Monday, April 20, 2009

Agenda Pushing is Futile

Of course we all have agendas. Fox News does. Oprah does. My mom certainly does. I know I do, even though I try not to. I catch myself forcing my agenda everyday, whether that is for my daughter to love reading, my husband to put his dirty socks in the laundry hamper (not the floor), or my neighbors to agree with me that our mayor stinks because she pushes an agenda I don't agree with. I know I do this, but I really don't want to do this. I want to be free from agenda pushing. I really got sick of it all when I was an undergraduate and my entire family fell apart because of agenda pushing. (Well, my family fell apart long before that, but it all came to an ugly head then.) I consciously decided then to stop judging people (still working on that) and to just let people live their lives. It is much too stressful to try to control others' thoughts, feelings, and actions. It is futile.

So, that's why I figure my students will figure things out for themselves. And, that is why I don't like agendas. But, we all have them. I have definitely pursued a feminist perspective in my class, as did Whitby, with the marriage readings. Many of my students had the same ideas yours did: that they would get married (in the temple) and live happily ever after. Well, I knew this wasn't true (see family crisis above) so I tried to help my students to see the point of view the authors' were taking. The authors were realistic about marriage and family and having children. I like realism. Apparently, however, my students have a few more years of life before they will agree with me. I'm okay with that. I did not get upset or try to push them further. I just gave them my perspective and reaction to the texts and moved on.

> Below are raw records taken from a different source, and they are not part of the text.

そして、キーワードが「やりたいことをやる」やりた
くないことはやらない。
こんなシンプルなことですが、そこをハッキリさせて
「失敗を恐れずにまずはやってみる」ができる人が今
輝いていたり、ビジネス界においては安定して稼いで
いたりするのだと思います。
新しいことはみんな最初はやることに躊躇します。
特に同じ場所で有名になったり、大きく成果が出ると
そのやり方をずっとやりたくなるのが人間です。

My next example is a little off topic, but I am wondering if you, as LDS feminist women and as a transplant to Utah and therefore an observer of LDS culture, would find yourselves as frustrated as I was in this situation. I attended a neighborhood book club a few years ago (yes, trouble already). When I suggested a book, which had a single mother suffering from depression and therefore neglecting her kids in it, the women were in an uproar. They all criticized the character heavily and vowed that nobody ever acted like that and if they did act that way, they had no excuse or reason for doing so. They promoted this perfect ideal of wife and mother, one that always held it together, even when their husband left for another woman (or man!). They absolutely could not empathize with the character nor could they understand her. They did not want to. So, have any of you run into this very naive attitude toward life among LDS people? I just wondered at that book club how many of them would change their feelings in a few years once their husbands left, or they suffered from depression, or their children "strayed." What do you think?

Maybe I was trying to push my agenda and I'm just sore that it didn't take!